Mexico City: Rescuers dug through mounds of rubble for survivors on Friday after 32 people were killed in a mysterious explosion at the headquarters of Mexico’s state-owned oil giant Pemex.
Hundreds of firefighters, police and soldiers aided by dogs have toiled since the blast ripped through an annex of the 54-floor tower on Thursday, injuring 121 people and leaving concrete, computers and office furniture strewn on the ground.
Pemex director general Emilio Lozoya Austin said 20 women and 12 men died in the incident, while 52 more people remain hospitalized. The Mexican Congress held a minute of silence.
As experts investigated the tragedy, Lozoya Austin refused to answer questions about whether an attack was to blame, saying “we won’t speculate, we won’t get ahead of ourselves.”

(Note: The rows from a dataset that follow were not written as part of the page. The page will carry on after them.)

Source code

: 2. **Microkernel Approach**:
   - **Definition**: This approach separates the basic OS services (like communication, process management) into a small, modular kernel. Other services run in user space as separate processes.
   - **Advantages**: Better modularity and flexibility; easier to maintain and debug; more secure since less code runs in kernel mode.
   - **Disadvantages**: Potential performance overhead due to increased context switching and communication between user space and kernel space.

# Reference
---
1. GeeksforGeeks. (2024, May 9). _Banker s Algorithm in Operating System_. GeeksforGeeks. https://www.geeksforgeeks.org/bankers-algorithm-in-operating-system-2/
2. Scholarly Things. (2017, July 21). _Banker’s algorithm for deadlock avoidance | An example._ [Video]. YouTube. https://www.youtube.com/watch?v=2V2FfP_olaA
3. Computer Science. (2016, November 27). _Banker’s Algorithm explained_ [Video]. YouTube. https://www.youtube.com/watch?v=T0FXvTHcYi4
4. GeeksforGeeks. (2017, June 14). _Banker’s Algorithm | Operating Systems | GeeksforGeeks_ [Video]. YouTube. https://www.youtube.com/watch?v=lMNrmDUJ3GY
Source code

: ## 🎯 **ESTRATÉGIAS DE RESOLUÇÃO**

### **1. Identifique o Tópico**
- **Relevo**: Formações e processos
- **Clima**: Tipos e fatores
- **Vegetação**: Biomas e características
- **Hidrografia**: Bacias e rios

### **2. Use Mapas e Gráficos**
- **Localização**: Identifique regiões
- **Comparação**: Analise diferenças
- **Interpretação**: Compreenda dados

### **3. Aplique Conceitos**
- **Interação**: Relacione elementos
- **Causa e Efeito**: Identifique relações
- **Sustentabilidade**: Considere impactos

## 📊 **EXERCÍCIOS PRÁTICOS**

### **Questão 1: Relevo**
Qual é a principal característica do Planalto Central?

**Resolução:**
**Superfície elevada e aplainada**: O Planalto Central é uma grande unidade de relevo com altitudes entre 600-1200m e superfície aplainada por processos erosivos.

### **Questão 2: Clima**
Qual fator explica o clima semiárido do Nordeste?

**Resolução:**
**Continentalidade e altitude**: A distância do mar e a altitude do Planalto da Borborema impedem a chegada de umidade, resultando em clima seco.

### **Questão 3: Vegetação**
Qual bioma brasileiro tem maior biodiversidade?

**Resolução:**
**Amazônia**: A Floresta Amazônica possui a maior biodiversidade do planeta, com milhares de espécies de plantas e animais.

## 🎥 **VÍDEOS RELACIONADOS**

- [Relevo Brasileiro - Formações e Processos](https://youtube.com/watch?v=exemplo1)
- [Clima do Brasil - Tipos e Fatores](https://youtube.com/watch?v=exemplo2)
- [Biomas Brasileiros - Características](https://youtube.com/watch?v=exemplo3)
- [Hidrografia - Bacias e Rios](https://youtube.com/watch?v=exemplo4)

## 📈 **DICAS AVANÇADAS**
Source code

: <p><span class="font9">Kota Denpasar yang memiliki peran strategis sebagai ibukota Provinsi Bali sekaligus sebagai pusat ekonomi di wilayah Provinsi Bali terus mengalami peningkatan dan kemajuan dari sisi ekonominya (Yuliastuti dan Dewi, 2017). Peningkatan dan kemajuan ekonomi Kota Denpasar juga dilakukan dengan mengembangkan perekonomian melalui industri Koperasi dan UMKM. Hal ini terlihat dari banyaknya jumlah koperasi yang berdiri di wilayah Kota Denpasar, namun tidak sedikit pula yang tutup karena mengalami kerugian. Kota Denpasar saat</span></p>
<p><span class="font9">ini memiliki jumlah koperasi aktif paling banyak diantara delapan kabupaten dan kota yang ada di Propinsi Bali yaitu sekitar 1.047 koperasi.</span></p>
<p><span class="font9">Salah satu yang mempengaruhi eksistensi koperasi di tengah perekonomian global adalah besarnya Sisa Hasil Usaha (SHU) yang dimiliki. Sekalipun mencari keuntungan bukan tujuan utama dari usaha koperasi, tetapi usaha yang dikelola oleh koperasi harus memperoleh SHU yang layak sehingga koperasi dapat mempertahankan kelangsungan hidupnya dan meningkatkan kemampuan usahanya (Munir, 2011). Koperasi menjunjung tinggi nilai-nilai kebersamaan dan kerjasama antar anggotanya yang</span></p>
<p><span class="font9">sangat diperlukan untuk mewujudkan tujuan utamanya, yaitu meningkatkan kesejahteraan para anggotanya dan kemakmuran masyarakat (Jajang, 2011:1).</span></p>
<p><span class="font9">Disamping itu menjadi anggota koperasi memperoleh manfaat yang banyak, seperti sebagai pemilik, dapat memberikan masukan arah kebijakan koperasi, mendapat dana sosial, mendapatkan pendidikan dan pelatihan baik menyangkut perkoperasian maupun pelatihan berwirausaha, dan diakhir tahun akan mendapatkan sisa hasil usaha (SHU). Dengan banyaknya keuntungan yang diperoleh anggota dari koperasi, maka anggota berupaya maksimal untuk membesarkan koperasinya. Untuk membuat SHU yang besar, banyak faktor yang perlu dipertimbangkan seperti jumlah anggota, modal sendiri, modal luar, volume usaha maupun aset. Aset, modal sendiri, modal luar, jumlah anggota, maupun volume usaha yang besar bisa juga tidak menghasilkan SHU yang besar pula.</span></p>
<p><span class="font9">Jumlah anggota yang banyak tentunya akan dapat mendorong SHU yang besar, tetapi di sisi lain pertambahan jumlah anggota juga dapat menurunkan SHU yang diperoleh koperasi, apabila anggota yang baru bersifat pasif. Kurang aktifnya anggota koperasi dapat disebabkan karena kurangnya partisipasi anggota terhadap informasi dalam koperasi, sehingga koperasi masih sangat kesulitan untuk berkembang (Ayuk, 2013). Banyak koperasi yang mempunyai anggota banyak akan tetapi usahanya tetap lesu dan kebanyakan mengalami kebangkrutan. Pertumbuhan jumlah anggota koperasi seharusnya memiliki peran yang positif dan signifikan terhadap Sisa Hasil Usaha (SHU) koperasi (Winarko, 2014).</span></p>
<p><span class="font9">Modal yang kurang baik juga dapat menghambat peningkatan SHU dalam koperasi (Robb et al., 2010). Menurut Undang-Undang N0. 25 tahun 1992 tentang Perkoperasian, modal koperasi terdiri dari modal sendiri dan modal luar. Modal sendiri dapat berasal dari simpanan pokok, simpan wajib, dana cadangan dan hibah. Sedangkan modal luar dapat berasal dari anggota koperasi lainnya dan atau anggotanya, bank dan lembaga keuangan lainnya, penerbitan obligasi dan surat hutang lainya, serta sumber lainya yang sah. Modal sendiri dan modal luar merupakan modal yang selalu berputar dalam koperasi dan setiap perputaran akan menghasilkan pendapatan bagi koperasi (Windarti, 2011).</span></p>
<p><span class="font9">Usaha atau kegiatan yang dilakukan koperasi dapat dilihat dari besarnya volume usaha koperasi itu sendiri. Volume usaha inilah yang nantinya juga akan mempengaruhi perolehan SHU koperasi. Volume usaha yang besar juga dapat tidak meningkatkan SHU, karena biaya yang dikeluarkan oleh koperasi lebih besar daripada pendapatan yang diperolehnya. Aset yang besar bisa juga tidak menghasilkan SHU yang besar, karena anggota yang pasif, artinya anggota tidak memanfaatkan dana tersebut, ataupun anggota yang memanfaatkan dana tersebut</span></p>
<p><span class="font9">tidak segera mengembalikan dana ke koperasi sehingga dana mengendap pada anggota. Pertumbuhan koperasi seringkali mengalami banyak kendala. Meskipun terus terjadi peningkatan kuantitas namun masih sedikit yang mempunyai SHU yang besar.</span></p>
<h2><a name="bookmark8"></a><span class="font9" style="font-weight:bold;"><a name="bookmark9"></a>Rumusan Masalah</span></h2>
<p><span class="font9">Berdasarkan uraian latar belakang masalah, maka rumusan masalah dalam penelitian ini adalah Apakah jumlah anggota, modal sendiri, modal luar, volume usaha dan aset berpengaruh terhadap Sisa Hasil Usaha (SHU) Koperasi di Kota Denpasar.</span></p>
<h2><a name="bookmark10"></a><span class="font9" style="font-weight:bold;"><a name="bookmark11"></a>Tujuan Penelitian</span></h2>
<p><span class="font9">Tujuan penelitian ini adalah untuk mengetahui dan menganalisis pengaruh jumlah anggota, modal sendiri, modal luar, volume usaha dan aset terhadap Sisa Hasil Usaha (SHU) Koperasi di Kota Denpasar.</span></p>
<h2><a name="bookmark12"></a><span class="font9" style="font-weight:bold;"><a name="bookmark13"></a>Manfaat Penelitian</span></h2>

A civil protection spokesman told AFP Thursday that witnesses had reported a gas build-up in an electricity supply room, but it was unclear whether it was the source of the disaster.
The blast erupted amid a debate over plans by President Enrique Pena Nieto to modernize Pemex and attract more outside investments to the state monopoly, which has suffered deadly industrial accidents as recently as last year.
Officials said the blast will not interrupt production at Pemex, the world’s fourth-largest crude producer with an output around 2.5 million barrels per day.
Survivors described an earthquake-like rumble that shook the floor and shattered windows.
The blast heavily damaged the ground floor and mezzanine of the annex, and witnesses said a roof connecting the annex to the tower collapsed.
Mexican Red Cross national coordinator Isaac Oxenhaut said rescuers will scour the site “centimeter by centimeter until we are absolutely sure that no one is in there.”
The area is “dangerous to work in,” he said, adding that the search could be completed by the end of the day.
Thousands of people work in the Pemex complex, but officials said the area hit by the blast has four levels and housed 200 to 250 employees.
At least six ambulances were at the scene in case any people were found, while police partially reopened traffic on the heavily-traveled avenue in front of the complex.
A marine said Friday morning that rescue dogs had not detected any people in the rubble.
“We were waiting all night to assist in a major emergency that did not materialize because, fortunately, it appears that almost everybody was taken out,” a military nurse who refused to give her name told AFP.
Floodlights shined on the rubble and two cranes were brought to help rescuers in hard hats and surgical masks look for survivors. The search focused on the basement.
One was found almost six hours after the blast, which took place around 3:40 p.m. (2140 GMT).
Interior Minister Miguel Angel Osorio Chong said Thursday the goal of the probe was to “produce precise, trustworthy and convincing data to find out the origin and cause of the disaster.”
The explosion sent shocked employees pouring out of the complex beneath a pillar of black smoke, some carrying wounded people out on office chairs in a city accustomed and equipped to handle earthquakes.
“We had two minutes to leave the building. I was headed to the pharmacy when the windows broke. It was a deafening noise,” Astrid Garcia Trevino, who worked in the annex, told AFP. “The floor shook as if it was an earthquake.”
Gloria Garcia said her brother Daniel, 35, had called from the building and said he was trying to get out. She hasn’t heard from him since.
“We’re afraid he might still be in there,” she said.
Pemex had indicated before the blast was confirmed that the building was evacuated due to an electrical failure.
The company has experienced deadly accidents at its oil and gas facilities in the past. Last year, a huge explosion killed 30 people at a gas plant near the northern city of Reynosa, close to the US border.
The previous worst incident took place in December 2010, when an oil pipeline exploded after it was punctured by thieves in the central town of San Martin Texmelucan, leaving 29 dead and injuring more than 50.
In October 2007, 21 Pemex workers died during a gas leak on an oil platform in the Gulf of Mexico. Most drowned when they jumped into the sea in panic.